Thursday, May 08, 2025

UUID

So back in July of 2024 a number of us got pulled off of our work and put onto a project that was to modify every table we have in our system.  The project was to add 2 columns to every table, a UUID and a Version Number.  Although it was to be done as a single project the reason each field was to be added was to support completely separate process.  This was done with 5 weeks left in the normal development of our release and we have around 80 tables to modify.  Not impossible if handled correctly.  The problem was and is the UUID field and the fact the project was not handled correctly.

A UUID for those of you who don't know is a Universally Unique Identifier and consists of 16 bytes (128 bits) of information that are generated in various ways.  There is a Wiki page all about it if you want to delve into it.  For the purposes of our discussion it is a unique number assigned to each row of every table.  The following is what I wrote as my recommendation.

The problem is that, because of the makeup of our system, we do not have a way to natively store a UUID and interface it between the systems.  [ed note: The core of our database is 40 years old.]  We have not implemented a UUID data type in the database and as most interfaces are generated based on the database schema, that would need to be implemented first.  For the interfaces between our systems we also did not implement a datatype for a UUID.  We can implement this, but it will take time due to the many touch-points (2 schemas, 4 interfaces, 3 primary DBs, 2 secondary DBs) it cannot be completed in the time available.  My recommendation is that for this first pass on the limited set of data files we have selected for the pilot, to store the UUID in its text format as a 36 character field then in the next release implement a UUID datatype across all the touch-points, convert the text field to a UUID in its binary 16 byte representation, and add the UUID to the remaining tables.  A 36 character field is something that we know will flow through the entire ecosystem using the existing tooling we have built.
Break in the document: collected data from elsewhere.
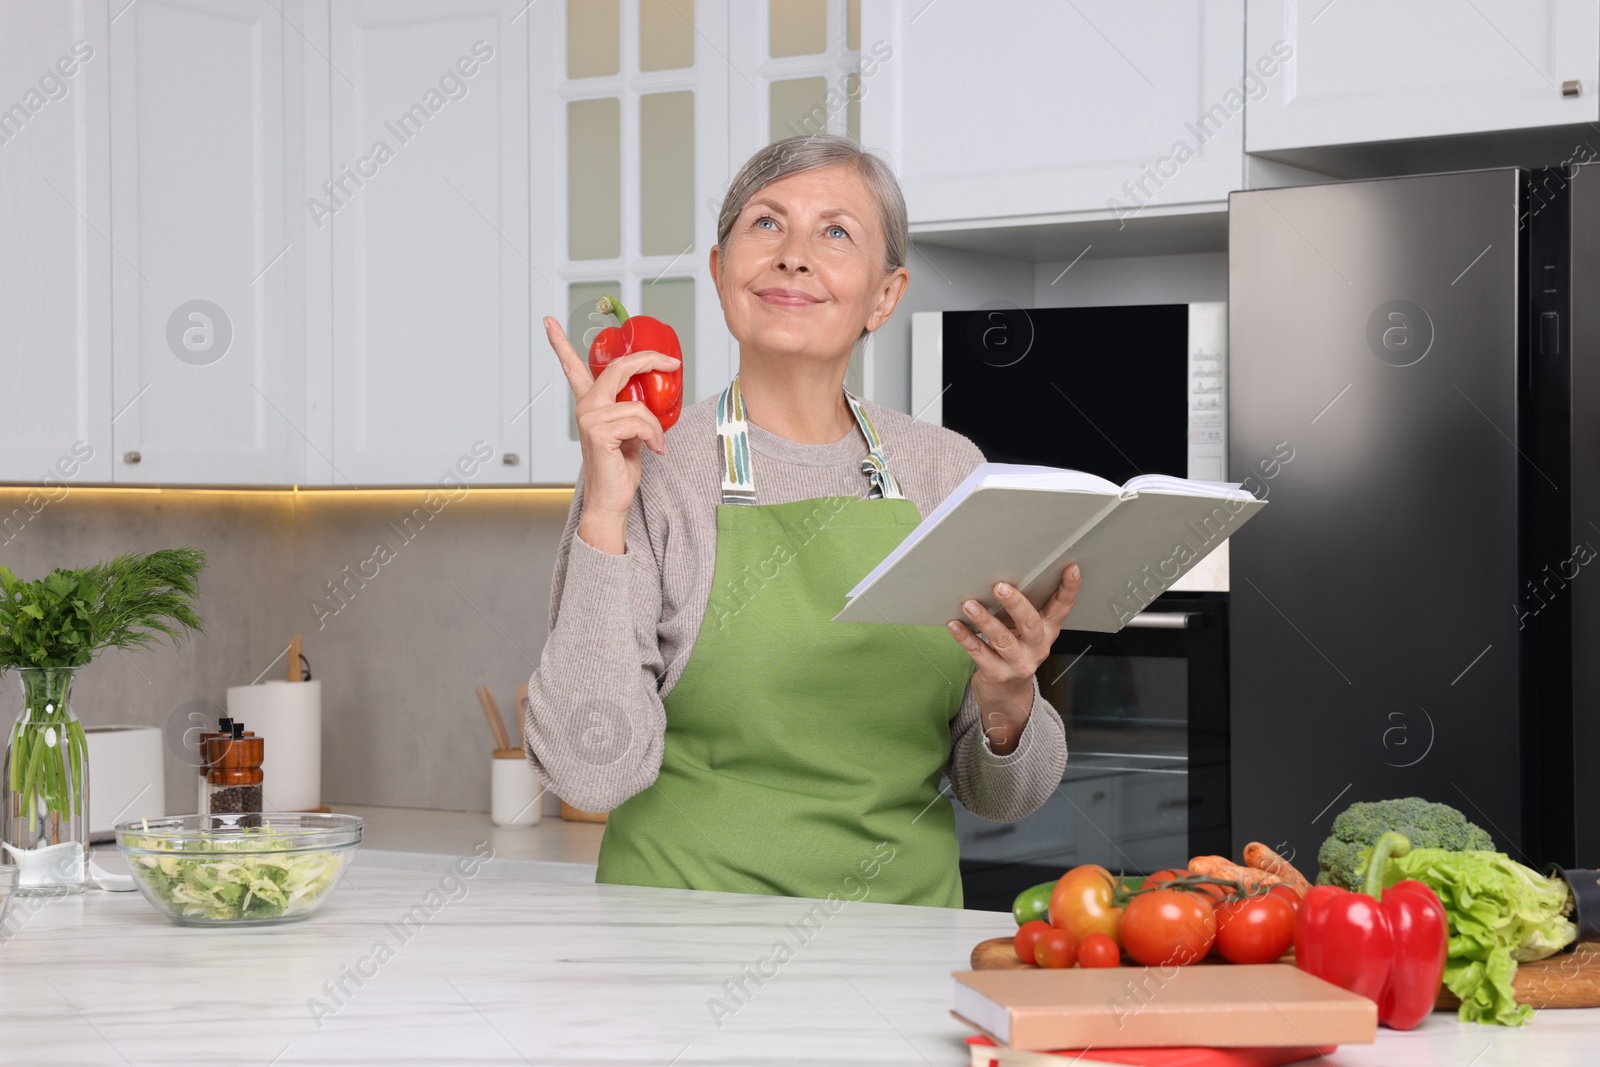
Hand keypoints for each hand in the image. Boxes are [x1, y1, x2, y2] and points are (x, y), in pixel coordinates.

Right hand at [544, 316, 680, 552]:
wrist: (610, 500)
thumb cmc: (619, 470)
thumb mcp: (630, 433)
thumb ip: (633, 412)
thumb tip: (654, 399)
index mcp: (590, 404)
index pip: (573, 368)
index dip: (560, 343)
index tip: (549, 321)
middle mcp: (586, 407)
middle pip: (620, 368)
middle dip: (649, 360)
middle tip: (671, 363)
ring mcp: (590, 418)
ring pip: (639, 405)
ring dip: (656, 427)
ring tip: (656, 444)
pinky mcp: (599, 431)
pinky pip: (640, 421)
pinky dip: (654, 436)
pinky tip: (653, 450)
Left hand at [946, 564, 1081, 754]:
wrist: (1008, 698)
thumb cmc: (1015, 652)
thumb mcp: (1026, 633)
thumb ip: (1022, 611)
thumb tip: (1001, 576)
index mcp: (1048, 630)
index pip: (1063, 607)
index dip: (1069, 588)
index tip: (1071, 568)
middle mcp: (1038, 647)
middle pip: (1030, 623)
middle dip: (1015, 603)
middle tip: (1000, 586)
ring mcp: (1019, 663)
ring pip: (1002, 639)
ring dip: (984, 620)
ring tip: (969, 604)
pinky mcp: (998, 674)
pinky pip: (980, 653)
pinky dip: (965, 638)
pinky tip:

This was rejected out of hand, within minutes of me sending the email.  Until the day of my “Now it makes sense” post I did not understand why.   We pushed forward with a bodged together handling of the UUID in its binary form into all systems and interfaces for a limited set of tables.  This one project pushed that release’s completion date out 8 weeks in total with 2 major pre-release issues and one post-release issue caused by the UUID work.  All of the work required extensive overtime by multiple individuals and resulted in several secondary databases on client systems to be corrupted, requiring extended recovery support work.  All of this development will need to be redone, every last line of it every table definition entry.  It is all exception coding and barely working schema entries.

And the worst part of it is that the downstream platform that this was done for is in an early development phase.  There was no need to put the production release at risk it could have waited one release.  The other problem I have with this is that the new platform has been under development for almost 2 years at this point, so why was the requirement for us to implement a UUID handed down in such an abrupt manner with a get-it-done deadline.